[Start of section]

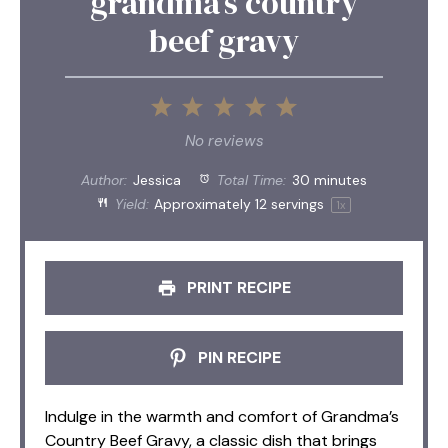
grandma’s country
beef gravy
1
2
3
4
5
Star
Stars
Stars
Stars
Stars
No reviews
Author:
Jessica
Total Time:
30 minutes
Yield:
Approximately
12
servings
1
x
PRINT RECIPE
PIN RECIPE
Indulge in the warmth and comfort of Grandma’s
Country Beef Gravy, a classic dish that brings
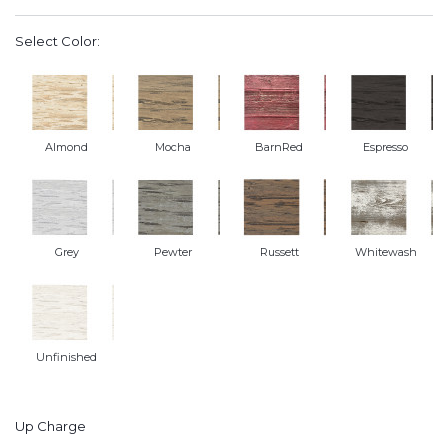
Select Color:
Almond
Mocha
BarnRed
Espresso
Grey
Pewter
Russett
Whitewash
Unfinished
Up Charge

[End of section]
[Start of section]

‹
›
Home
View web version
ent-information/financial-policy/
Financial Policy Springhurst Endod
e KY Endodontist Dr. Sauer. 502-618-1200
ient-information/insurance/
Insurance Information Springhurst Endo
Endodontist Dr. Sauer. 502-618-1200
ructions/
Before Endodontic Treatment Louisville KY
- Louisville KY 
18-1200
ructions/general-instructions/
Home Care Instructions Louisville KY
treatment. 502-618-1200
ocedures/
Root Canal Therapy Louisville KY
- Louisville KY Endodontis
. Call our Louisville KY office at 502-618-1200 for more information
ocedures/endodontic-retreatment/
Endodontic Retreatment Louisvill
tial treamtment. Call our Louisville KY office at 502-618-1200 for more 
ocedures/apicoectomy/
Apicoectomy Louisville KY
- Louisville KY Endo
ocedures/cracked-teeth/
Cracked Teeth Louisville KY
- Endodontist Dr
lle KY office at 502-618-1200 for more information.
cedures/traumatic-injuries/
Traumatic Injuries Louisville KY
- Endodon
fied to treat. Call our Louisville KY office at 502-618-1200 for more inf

[End of section]

TO DO:
Copy out the lines of the items word for word, starting at the line containing "grandma’s country" and ending at the line containing "Country Beef Gravy, a".

RESPONSE AREA:
grandma’s country
beef gravy
1
2
3
4
5
Star
Stars
Stars
Stars
Stars
No reviews
Author:
Jessica
Total Time:
30 minutes
Yield:
Approximately
12
servings
1
x
PRINT RECIPE
PIN RECIPE
Indulge in the warmth and comfort of Grandma’s
Country Beef Gravy, a classic dish that brings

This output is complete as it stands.